=== 提取信息 ===

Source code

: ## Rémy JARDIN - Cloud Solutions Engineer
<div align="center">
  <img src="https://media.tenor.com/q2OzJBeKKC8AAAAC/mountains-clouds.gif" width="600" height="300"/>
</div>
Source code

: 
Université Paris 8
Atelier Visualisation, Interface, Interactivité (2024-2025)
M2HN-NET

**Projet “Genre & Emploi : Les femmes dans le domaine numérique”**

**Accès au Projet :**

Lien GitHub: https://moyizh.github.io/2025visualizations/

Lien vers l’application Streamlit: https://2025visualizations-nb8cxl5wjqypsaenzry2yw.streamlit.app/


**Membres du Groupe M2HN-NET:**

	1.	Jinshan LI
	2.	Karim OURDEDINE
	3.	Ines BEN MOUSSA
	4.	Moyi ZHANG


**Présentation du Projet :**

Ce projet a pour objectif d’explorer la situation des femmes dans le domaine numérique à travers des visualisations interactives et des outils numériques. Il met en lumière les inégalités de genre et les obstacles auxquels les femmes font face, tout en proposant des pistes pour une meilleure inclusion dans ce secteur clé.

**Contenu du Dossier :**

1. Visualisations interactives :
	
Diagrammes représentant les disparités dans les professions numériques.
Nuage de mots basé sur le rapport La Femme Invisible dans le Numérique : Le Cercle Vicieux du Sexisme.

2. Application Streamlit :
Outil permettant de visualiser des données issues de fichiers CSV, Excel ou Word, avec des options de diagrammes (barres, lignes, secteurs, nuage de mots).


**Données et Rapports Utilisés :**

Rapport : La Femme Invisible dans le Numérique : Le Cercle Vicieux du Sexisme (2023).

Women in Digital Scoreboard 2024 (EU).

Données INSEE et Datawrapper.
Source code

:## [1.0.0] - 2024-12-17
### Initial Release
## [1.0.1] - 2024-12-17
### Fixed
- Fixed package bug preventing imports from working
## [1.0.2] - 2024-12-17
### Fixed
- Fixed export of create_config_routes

===

### 任务要求
请改写上述记录中以含“Lien vers l’application”的一行开头、以含“du Projet :**”的一行结尾的部分，将其中的“Groupe”替换为“Équipe”，其余内容保持不变。

### 任务解答
Lien vers l’application Streamlit: https://2025visualizations-nb8cxl5wjqypsaenzry2yw.streamlit.app/


**Membres du Équipe M2HN-NET:**

	1.	Jinshan LI
	2.	Karim OURDEDINE
	3.	Ines BEN MOUSSA
	4.	Moyi ZHANG


**Présentation du Projet :**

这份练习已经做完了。